Problem set:
**A.** In the processor passage, what were the three instructions of the SKI machine called?
**B.** Please copy the processor passage word for word, from "Sophie did an" up to and including "a complete waste.".

Passage for review:

Sophie did an analysis of the compiler output for a lot of common compilers as
part of the process of trying to choose which chip we should use next, we were
looking at things like the 68000 and the National Semiconductor 16032, or
32016 as it got renamed. I don't know if you remember, a second processor was
done with that 32016 and Nat Semi had produced a poster that said "32016 is
not a late 16 bit machine it's an early 32 bit machine", a year later we
crossed out 'early' and wrote 'late' on it. This analysis showed that all of
the complicated instructions and all of complicated mem-copies, the compilers
just don't generate them. They generate Load/Store, add, subtract, and/or,
compare, branch, that's about it really, the rest of them, unless you're
writing in assembler, you just don't use them, so they're a complete waste.

Now, the aforementioned, Arthur Norman, who had written the LISP interpreter
for the BBC Micro, and was in and out of Acorn the whole time, had come up
with a design for a machine with 3 instructions called the SKI machine. Whose
instructions were called 'S', 'K' and 'I' and it ran LISP in hardware and he
built one of these things, it never worked, it was so big and covered in wire-
wrap it was always broken. The idea was to prove that you really didn't need
very many instructions for a general purpose machine._

...

Supplied information:
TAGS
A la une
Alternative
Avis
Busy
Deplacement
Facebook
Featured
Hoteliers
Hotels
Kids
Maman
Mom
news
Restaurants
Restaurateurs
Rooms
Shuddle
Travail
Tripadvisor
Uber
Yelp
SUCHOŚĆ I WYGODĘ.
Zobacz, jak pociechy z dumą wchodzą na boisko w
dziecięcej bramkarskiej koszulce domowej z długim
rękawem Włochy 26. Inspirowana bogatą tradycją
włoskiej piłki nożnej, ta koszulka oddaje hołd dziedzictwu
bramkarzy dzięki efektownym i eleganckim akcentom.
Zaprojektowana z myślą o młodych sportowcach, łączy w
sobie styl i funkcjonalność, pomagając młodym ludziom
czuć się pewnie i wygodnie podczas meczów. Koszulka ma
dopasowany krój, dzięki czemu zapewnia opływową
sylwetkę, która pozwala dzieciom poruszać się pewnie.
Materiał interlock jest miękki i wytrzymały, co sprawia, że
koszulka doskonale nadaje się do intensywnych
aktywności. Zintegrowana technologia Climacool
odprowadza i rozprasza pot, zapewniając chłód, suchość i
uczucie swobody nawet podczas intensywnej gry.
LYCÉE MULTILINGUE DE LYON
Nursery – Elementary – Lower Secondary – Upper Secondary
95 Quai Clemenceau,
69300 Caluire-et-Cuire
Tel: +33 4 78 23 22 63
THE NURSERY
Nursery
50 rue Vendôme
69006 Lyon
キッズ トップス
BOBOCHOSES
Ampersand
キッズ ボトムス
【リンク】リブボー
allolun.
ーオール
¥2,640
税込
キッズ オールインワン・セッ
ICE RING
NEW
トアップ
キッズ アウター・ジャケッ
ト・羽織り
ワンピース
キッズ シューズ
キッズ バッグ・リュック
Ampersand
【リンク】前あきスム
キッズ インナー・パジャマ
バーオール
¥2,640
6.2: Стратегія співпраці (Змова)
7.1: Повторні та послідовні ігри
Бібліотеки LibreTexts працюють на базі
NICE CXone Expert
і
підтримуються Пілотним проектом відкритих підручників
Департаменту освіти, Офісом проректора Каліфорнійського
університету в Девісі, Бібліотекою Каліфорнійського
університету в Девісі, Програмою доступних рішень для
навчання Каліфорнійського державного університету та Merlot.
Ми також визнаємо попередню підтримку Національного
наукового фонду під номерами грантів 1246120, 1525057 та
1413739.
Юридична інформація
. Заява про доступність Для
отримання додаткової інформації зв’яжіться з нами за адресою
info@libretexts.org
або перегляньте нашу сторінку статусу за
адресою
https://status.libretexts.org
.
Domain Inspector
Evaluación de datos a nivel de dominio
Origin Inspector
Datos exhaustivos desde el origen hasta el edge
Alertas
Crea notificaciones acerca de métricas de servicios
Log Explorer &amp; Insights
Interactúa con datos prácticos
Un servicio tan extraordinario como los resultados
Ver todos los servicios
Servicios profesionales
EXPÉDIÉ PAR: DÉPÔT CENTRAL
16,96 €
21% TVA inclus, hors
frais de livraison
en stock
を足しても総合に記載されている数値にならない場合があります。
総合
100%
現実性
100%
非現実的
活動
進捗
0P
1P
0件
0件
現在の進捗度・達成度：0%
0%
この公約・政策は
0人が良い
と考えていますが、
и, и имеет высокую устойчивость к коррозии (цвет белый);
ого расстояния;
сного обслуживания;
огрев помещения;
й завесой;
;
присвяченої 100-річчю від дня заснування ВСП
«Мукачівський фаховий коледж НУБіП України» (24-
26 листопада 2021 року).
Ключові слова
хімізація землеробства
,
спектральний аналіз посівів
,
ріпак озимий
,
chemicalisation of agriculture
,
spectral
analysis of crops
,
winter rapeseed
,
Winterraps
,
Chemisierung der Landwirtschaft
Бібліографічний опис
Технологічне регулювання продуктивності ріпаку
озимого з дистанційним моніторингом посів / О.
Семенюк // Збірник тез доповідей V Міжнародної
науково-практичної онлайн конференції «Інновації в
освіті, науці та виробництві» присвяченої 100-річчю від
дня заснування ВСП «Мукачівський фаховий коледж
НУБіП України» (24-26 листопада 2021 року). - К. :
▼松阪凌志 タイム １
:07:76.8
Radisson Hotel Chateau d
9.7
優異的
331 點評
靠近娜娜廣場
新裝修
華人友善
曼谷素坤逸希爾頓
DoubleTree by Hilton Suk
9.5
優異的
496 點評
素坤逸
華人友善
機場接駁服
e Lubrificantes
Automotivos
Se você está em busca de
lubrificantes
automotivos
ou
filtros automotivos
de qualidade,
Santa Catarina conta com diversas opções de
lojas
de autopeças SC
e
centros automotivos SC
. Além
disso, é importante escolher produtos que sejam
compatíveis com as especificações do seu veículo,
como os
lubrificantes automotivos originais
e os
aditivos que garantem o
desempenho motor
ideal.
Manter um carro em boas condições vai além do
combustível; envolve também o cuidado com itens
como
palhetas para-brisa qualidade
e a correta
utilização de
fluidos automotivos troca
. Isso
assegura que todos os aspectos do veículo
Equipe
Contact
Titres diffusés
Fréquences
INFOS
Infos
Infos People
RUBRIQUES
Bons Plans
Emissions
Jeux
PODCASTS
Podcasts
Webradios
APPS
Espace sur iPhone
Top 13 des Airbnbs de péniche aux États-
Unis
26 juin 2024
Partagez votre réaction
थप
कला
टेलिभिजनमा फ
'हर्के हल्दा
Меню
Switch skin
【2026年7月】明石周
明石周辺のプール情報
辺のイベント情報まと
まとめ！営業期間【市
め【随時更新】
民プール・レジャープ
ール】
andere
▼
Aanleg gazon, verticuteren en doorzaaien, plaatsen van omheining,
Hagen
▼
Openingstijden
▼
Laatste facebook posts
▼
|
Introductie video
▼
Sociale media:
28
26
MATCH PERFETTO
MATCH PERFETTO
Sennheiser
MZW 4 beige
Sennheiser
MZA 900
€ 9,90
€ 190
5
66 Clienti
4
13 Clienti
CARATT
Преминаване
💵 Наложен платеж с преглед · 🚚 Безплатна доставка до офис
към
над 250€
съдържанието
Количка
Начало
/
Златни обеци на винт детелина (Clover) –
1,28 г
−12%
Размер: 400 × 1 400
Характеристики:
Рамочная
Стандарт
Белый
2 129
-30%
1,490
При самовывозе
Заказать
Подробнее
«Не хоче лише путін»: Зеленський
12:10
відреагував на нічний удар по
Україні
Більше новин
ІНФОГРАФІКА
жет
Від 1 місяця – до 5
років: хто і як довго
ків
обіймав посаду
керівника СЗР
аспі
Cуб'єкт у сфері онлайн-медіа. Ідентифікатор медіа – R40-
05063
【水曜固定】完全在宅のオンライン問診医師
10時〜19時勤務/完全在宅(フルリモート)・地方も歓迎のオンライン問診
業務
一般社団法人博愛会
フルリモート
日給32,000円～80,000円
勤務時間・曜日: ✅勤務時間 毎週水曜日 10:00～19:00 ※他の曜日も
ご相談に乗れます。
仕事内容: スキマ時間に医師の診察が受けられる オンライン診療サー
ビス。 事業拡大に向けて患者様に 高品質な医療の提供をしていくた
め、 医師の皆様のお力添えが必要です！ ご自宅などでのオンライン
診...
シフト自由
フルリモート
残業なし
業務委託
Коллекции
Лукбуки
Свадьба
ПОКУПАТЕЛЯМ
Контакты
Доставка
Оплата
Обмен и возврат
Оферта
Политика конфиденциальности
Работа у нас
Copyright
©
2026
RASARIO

Set of answers:
**A.** 'S', 'K' and 'I'.

**B.**
Sophie did an analysis of the compiler output for a lot of common compilers as
part of the process of trying to choose which chip we should use next, we were
looking at things like the 68000 and the National Semiconductor 16032, or
32016 as it got renamed. I don't know if you remember, a second processor was
done with that 32016 and Nat Semi had produced a poster that said "32016 is
not a late 16 bit machine it's an early 32 bit machine", a year later we
crossed out 'early' and wrote 'late' on it. This analysis showed that all of
the complicated instructions and all of complicated mem-copies, the compilers
just don't generate them. They generate Load/Store, add, subtract, and/or,
compare, branch, that's about it really, the rest of them, unless you're
writing in assembler, you just don't use them, so they're a complete waste.